On a larger scale, the development of EDM culture faces a more daunting obstacle. While China now sees dozens of largescale electronic music events every year, bureaucratic interference is commonplace. In May this year, Acupuncture Records’ annual 10,000-strong outdoor festival, INTRO, was forced to change its location with less than 24 hours to go.

“Our application for a license to hold the event in 798 [an art district near Beijing’s city center] was rejected at the last minute. We got approval from the Ministry of Culture, but not from the Public Security Bureau, so we had to move the party to a vacation park near the city limits,” said Miao Wong.

Electronomics

Still, despite the jitteriness of China’s authorities when it comes to independent arts, some still see long-term commercial potential in China’s EDM industry. 27-year-old Frenchman Max Bureau has been involved in the independent music scenes in Beijing and Shanghai since his arrival in China in 2005. Having run several successful “underground”electronic music nightclubs in Beijing, his latest venue, Haze, is attracting a wealthier, more mature breed of Chinese consumer to the world of electronic music, right in the middle of Beijing’s CBD.

A clean, fashionable club with just a hint of an “underground” motif, Haze hosts one or two well-known international DJs per month, as well as the cream of the local crop. In contrast to the grungy crowds that tended to frequent his previous businesses, Bureau is attempting to change EDM’s image in China with the use of subtle gentrification.

“A lot of cosmopolitan, white-collar Chinese workers like to go out at night, but some of them are getting tired of the seedy mainstream nightclubs, so they come over to Haze. Most of them are new to this kind of music, but they keep coming back, and they have money to spend.”

While Bureau stops short of predicting that EDM could ever become part of China’s mainstream music culture, he believes there is room for development: “We’re seeing more and more small venues like ours popping up, and investors are interested in our product. It definitely has the potential to become something big here.”

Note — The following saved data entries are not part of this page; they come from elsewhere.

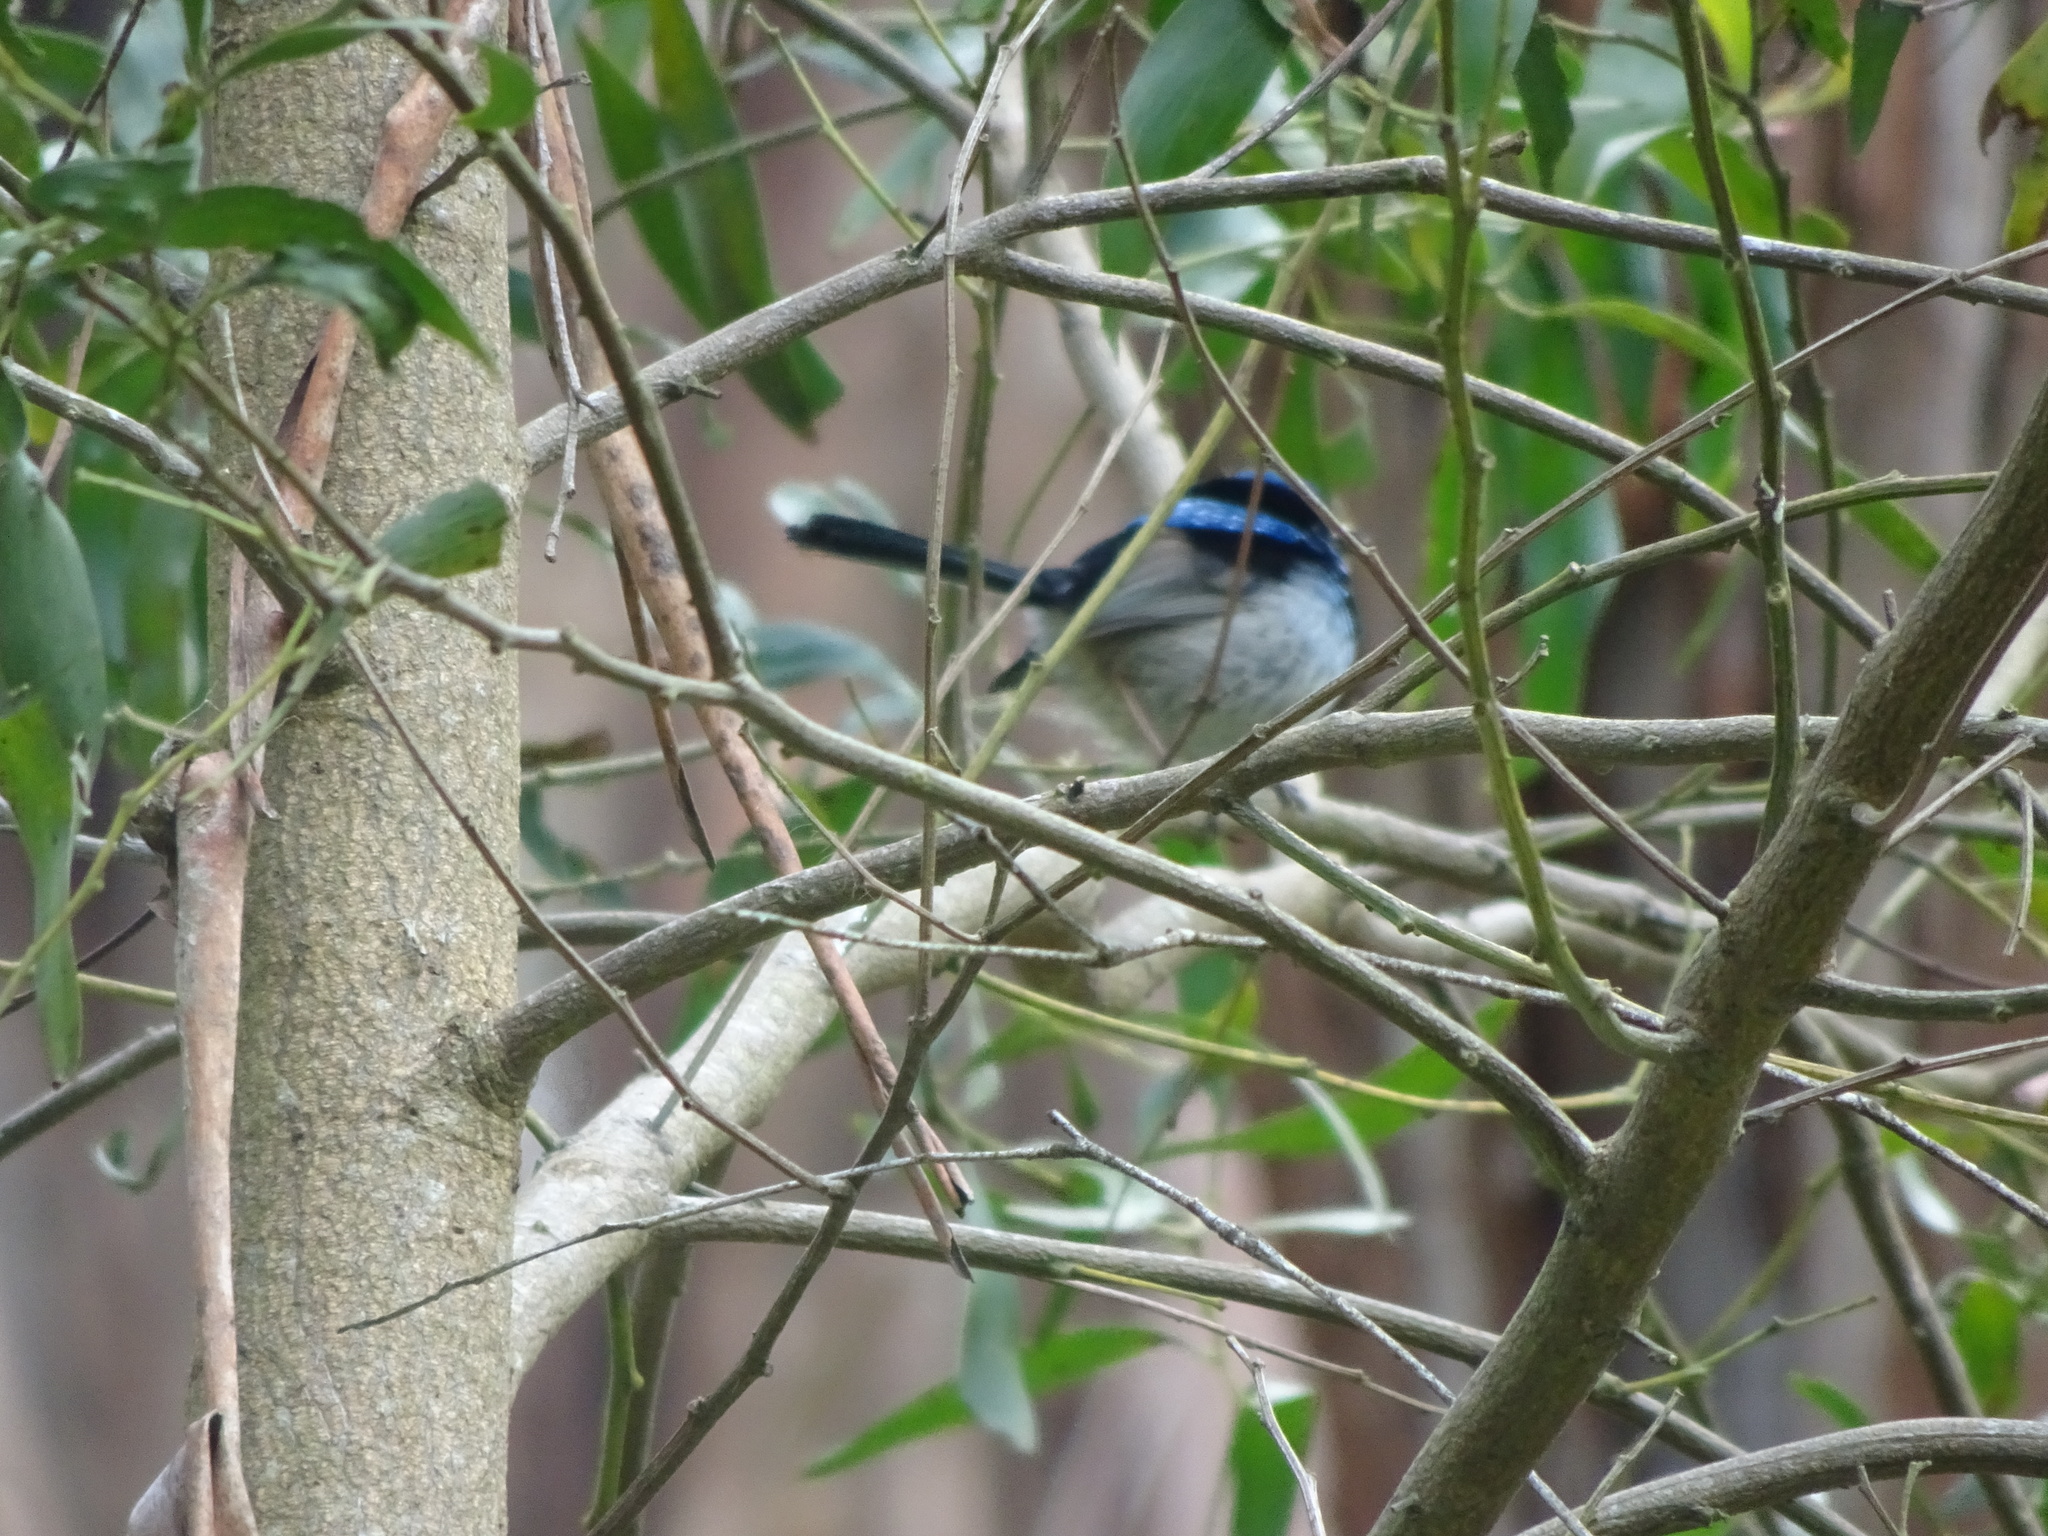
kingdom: Animalia
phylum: Chordata
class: Aves
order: Passeriformes
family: Maluridae
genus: Malurus
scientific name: Malurus cyaneus
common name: Superb fairywren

For Miao Wong, however, the objective has never been actively to convert Chinese music fans to EDM. “All we’ve ever tried to do is to create opportunities for young Chinese people to hear electronic music, or to experience one of our events. There could be millions of potential electronic music fans all over China, but if they never hear it, they’ll never know. We just want to let people know that this culture exists, and let them decide for themselves whether or not they like it.”